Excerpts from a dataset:
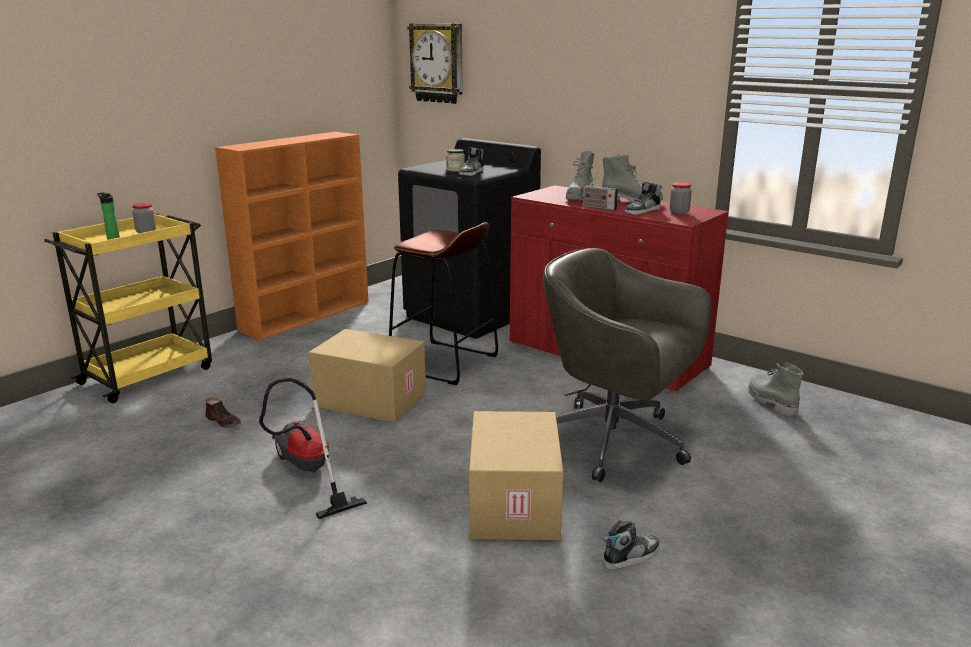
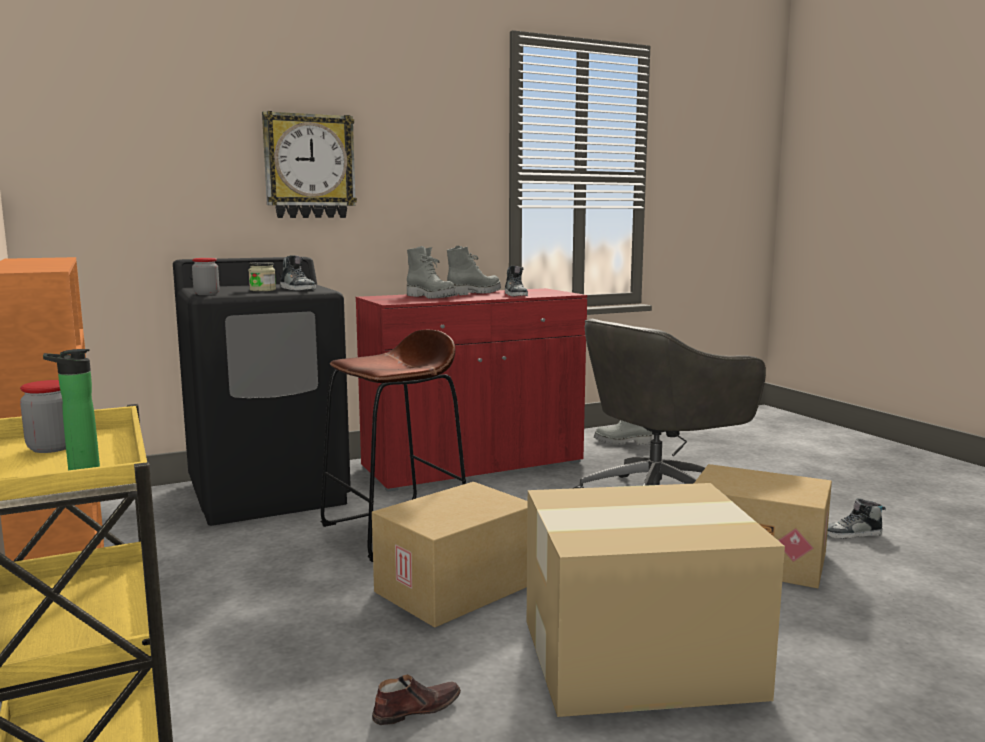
camera: 65 degrees left, 10 degrees down
vacuum cleaner [259,378,367,519] -> cardboard box [527,483,785,717]
wall clock [407,23,463,104] -> wall clock moved to [262,111,357,218]
radio [581,176,618,210] -> none
shoe [603,520,660,570] -> shoe turned 90 degrees counterclockwise [827,498,886,539]
jar [670,182,692,214] -> jar moved to [192,258,219,295]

» **EXERCISE INSTRUCTIONS**: Match on "moved" and copy out every line of the entries that contains it.

» **EXERCISE RESPONSE**:
wall clock [407,23,463,104] -> wall clock moved to [262,111,357,218]
jar [670,182,692,214] -> jar moved to [192,258,219,295]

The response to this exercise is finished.